Hiver blanc en Valais

En Valais, chaque station et chaque village possèdent des atouts indéniables. Voici quelques-unes de nos destinations préférées, au charme authentique. L’hiver vous appartient!

Evolène, l’authentique

Un séjour en Valais passe forcément par le Val d’Hérens, l’une des vallées les plus sauvages et authentiques de la région. Nous avons eu le coup de foudre, avouons-le, pour Evolène, petit village d’à peine 750 âmes composé d’un entrelacs de granges, de greniers, de raccards et de chalets noircis par les ans.  Au cœur de l’hiver, les toits d’ardoise ou de lause se couvrent d’un épais manteau neigeux. Le ruissellement des eaux de la Borgne berce la quiétude de ce village qui a su préserver toute son authenticité, sans pour autant ressembler à un musée en plein air. Certains habitants du coin portent encore le costume traditionnel quand ils vaquent à leurs activités. Et pas seulement pour plaire aux touristes !

Empruntez la route qui grimpe au-dessus de Villaz. Vous aurez de là-haut le plus beau panorama sur la commune – la 4e de Suisse en superficie tout de même ! -, de la Dent-Blanche jusqu’au pic d’Artsinol.

Grimentz, village carte postale

C’est en suivant le Val d’Anniviers que vous découvrirez le village de Grimentz, perché à 1570 m d’altitude. Le long de ses ruelles pentues, les maisons aux façades noircies par le soleil et aux toits de bardeaux semblent imbriquées les unes dans les autres. En hiver, les pilotis qui maintenaient ces anciens greniers à l’abri des rongeurs disparaissent sous une épaisse couche de neige.

Grand rendez-vous de la saison froide: le marché de Noël animera les rues du village les 11 et 12 décembre prochains, dans un décor féérique.

Ovronnaz: détente dans les bulles

Située  sur un plateau bien ensoleillé, la petite station d’Ovronnaz dispose d’un domaine skiable qui s’étend de 1400 à 2500 m d’altitude. Sentiers de randonnée ou de raquettes et pistes de fonds balisés attendent les amoureux de nature sauvage.

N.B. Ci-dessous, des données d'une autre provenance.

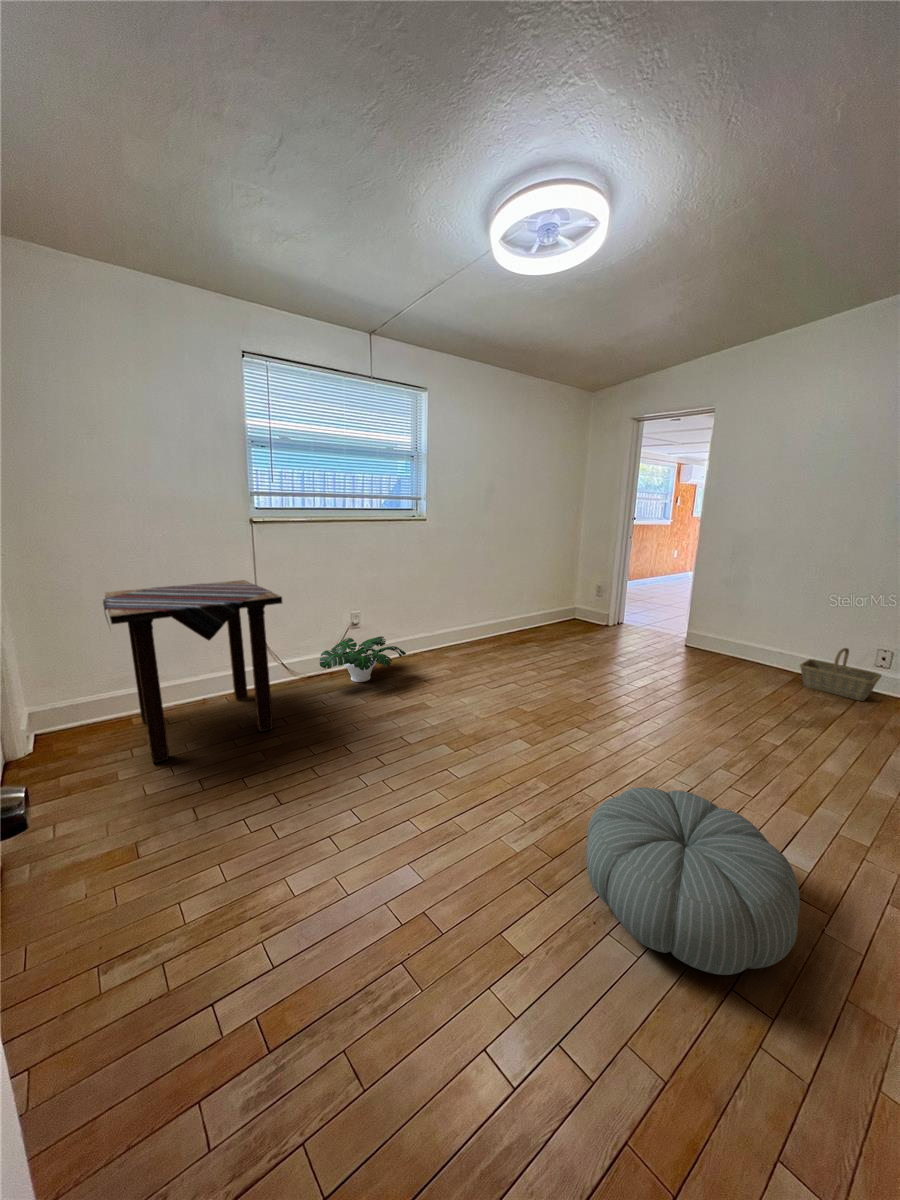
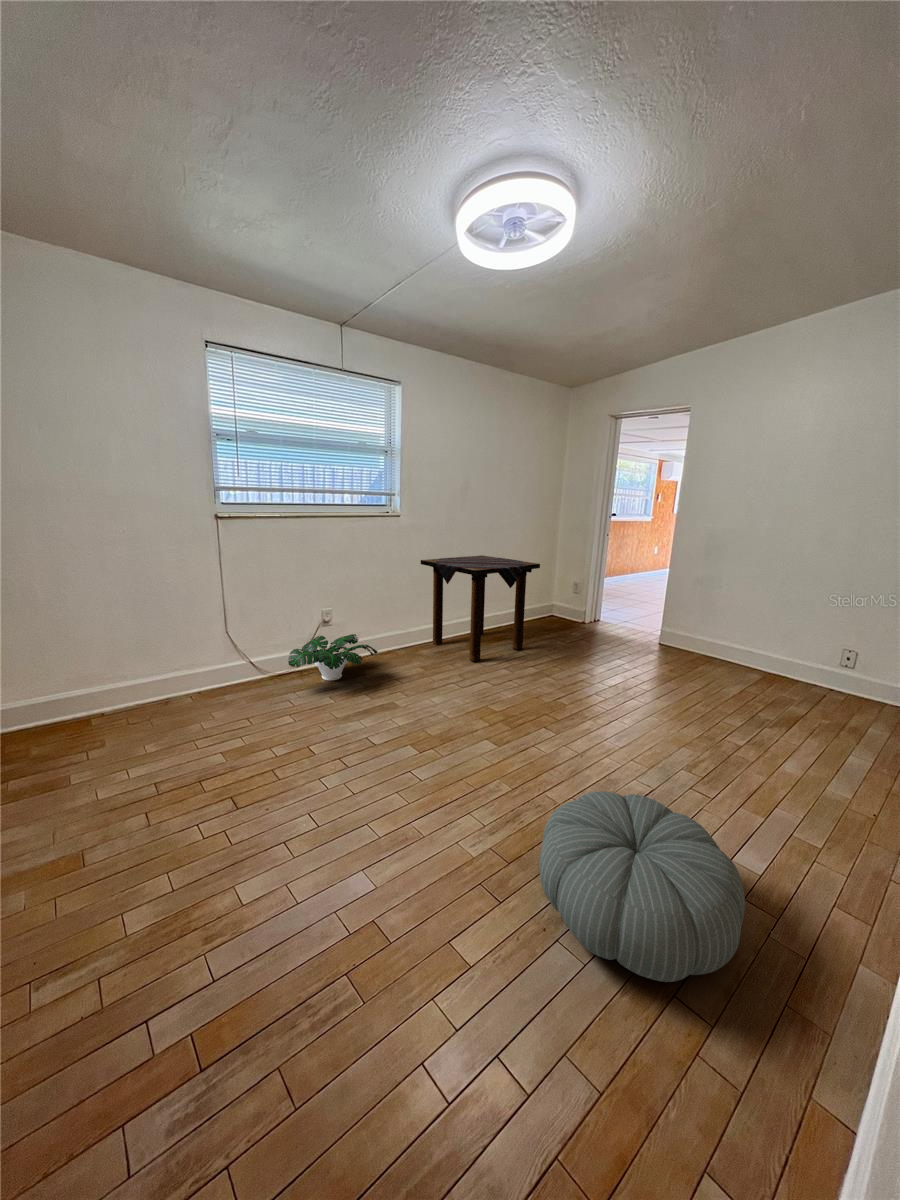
side table: present [103,580,282,763] -> present [421,555,540,662]
basket: present [800,648,881,701] -> none [767,648,845,701]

Mais après les joies de la neige, place aux délices de l’eau bien chaude, qui effacera les courbatures et la fatigue d’une journée skis ou raquettes aux pieds. Une petite trempette dans les bassins extérieurs du magnifique centre thermal vous détendra et vous remettra en forme, pour mieux apprécier la soirée au coin du feu qui se profile à l’horizon.

Imaginez: vous barbotez dans une eau à 30-35 degrés, tout en admirant un cirque exceptionnel de sommets enneigés. Si le paradis hivernal existe, c’est à cela qu’il doit ressembler…

Sans voiture

Vous rêvez d’air pur et de calme absolu ? La neige tombe en abondance dans la vallée de Conches, paradis des fondeurs. Les stations familiales de Riederalp et Bettmeralp, sans voitures, sont idéalement situées sur un haut plateau ensoleillé, à près de 2000 m d’altitude, en bordure du glacier d’Aletsch. Ces deux villages offrent un panorama exceptionnel sur les sommets culminant à plus de 4000 m des Alpes valaisannes, dont le Cervin et le Dom.

A la nuit tombée, empruntez le chemin éclairé qui relie Riederalp à Bettmeralp: une heure de magie garantie !

Le domaine des Portes du Soleil

Paradis des amateurs de neige fraîche et de sports de glisse,  le domaine  des Portes du Soleil, qui compte 650 km de pistes réparties sur un territoire franco-suisse regroupant 12 stations, bénéficie d’un enneigement exceptionnel de mi-novembre à fin avril. Vous n’aimez pas la monotonie ? Pas de problème, vous pourrez passer d’une piste à l’autre avec un seul et même forfait. Au total 26 pistes  noires, 105 rouges, 112 bleues et 37 vertes sont à votre disposition pour vous dégourdir les jambes ! Les adeptes du snowboard auront le choix entre 9 snowparks pour peaufiner leurs figures.

Les montées d’adrénaline, très peu pour vous ? Chaussez raquettes ou chaussures de marche et empruntez les sentiers balisés – 385 km en tout ! – pour partir à la découverte d’un paysage grandiose. Vous êtes plutôt bouquin, lunettes de soleil, vin chaud et chaise longue ? Pas moins de 89 restaurants vous accueillent sur les pistes.

 Comment s’y rendre ?

En voiture, par l’autouroute A9 qui traverse la Vallée du Rhône. Jusqu’à Sion (pour le Val d’Hérens), Sierre (Val d’Anniviers) ou Brigue, au pied du Simplon, pour la Vallée de Conches. Ou encore en train.